= Exercise =
Every line containing the string "demand" should be returned from the records.

<<<<

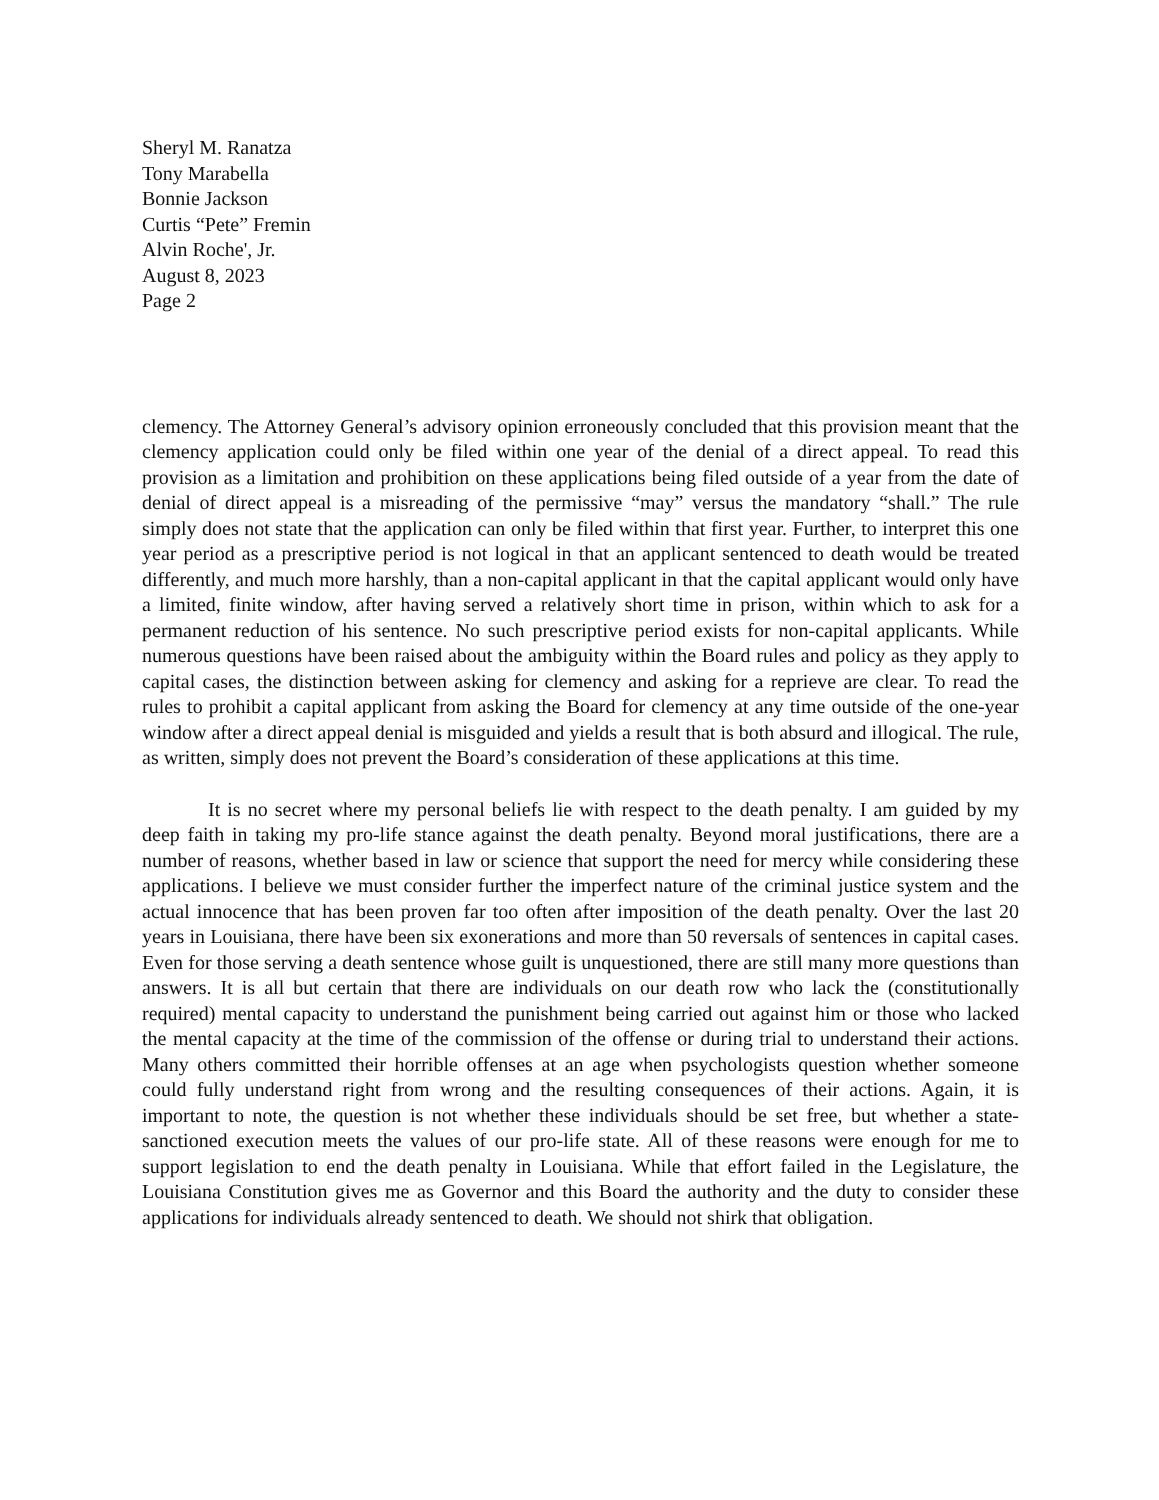Sheryl M. Ranatza
Tony Marabella
Bonnie Jackson
Curtis “Pete” Fremin
Alvin Roche', Jr.
August 8, 2023
Page 2
clemency. The Attorney General’s advisory opinion erroneously concluded that this provision meant that the clemency application could only be filed within one year of the denial of a direct appeal. To read this provision as a limitation and prohibition on these applications being filed outside of a year from the date of denial of direct appeal is a misreading of the permissive “may” versus the mandatory “shall.” The rule simply does not state that the application can only be filed within that first year. Further, to interpret this one year period as a prescriptive period is not logical in that an applicant sentenced to death would be treated differently, and much more harshly, than a non-capital applicant in that the capital applicant would only have a limited, finite window, after having served a relatively short time in prison, within which to ask for a permanent reduction of his sentence. No such prescriptive period exists for non-capital applicants. While numerous questions have been raised about the ambiguity within the Board rules and policy as they apply to capital cases, the distinction between asking for clemency and asking for a reprieve are clear. To read the rules to prohibit a capital applicant from asking the Board for clemency at any time outside of the one-year window after a direct appeal denial is misguided and yields a result that is both absurd and illogical. The rule, as written, simply does not prevent the Board’s consideration of these applications at this time.
It is no secret where my personal beliefs lie with respect to the death penalty. I am guided by my deep faith in taking my pro-life stance against the death penalty. Beyond moral justifications, there are a number of reasons, whether based in law or science that support the need for mercy while considering these applications. I believe we must consider further the imperfect nature of the criminal justice system and the actual innocence that has been proven far too often after imposition of the death penalty. Over the last 20 years in Louisiana, there have been six exonerations and more than 50 reversals of sentences in capital cases. Even for those serving a death sentence whose guilt is unquestioned, there are still many more questions than answers. It is all but certain that there are individuals on our death row who lack the (constitutionally required) mental capacity to understand the punishment being carried out against him or those who lacked the mental capacity at the time of the commission of the offense or during trial to understand their actions. Many others committed their horrible offenses at an age when psychologists question whether someone could fully understand right from wrong and the resulting consequences of their actions. Again, it is important to note, the question is not whether these individuals should be set free, but whether a state-sanctioned execution meets the values of our pro-life state. All of these reasons were enough for me to support legislation to end the death penalty in Louisiana. While that effort failed in the Legislature, the Louisiana Constitution gives me as Governor and this Board the authority and the duty to consider these applications for individuals already sentenced to death. We should not shirk that obligation.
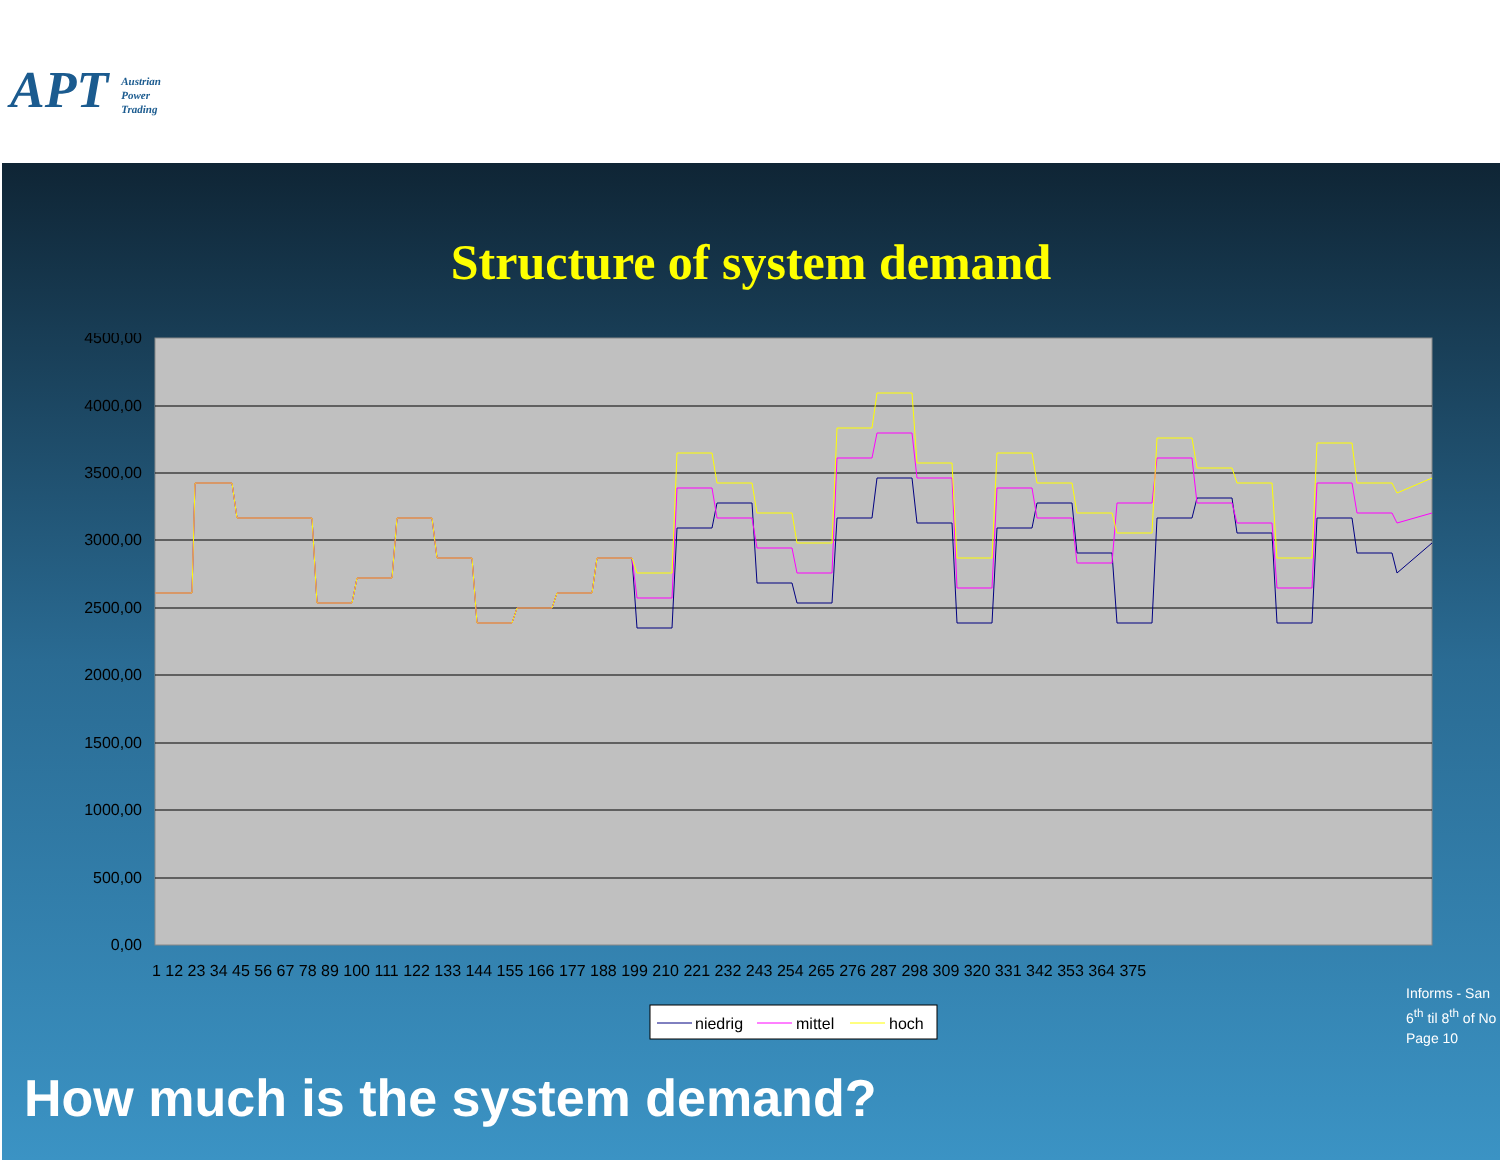APT Austrian
Power
Trading
Structure of system demand
4500,00
4000,00
3500,00
3000,00
2500,00
2000,00
1500,00
1000,00
500,00
0,00
1 12 23 34 45 56 67 78 89 100 111 122 133 144 155 166 177 188 199 210 221 232 243 254 265 276 287 298 309 320 331 342 353 364 375
niedrig
mittel
hoch
Informs - San
6<sup>th</sup> til 8<sup>th</sup> of No
Page 10
How much is the system demand?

>>>>

= Exercise result =
Structure of system demand
How much is the system demand?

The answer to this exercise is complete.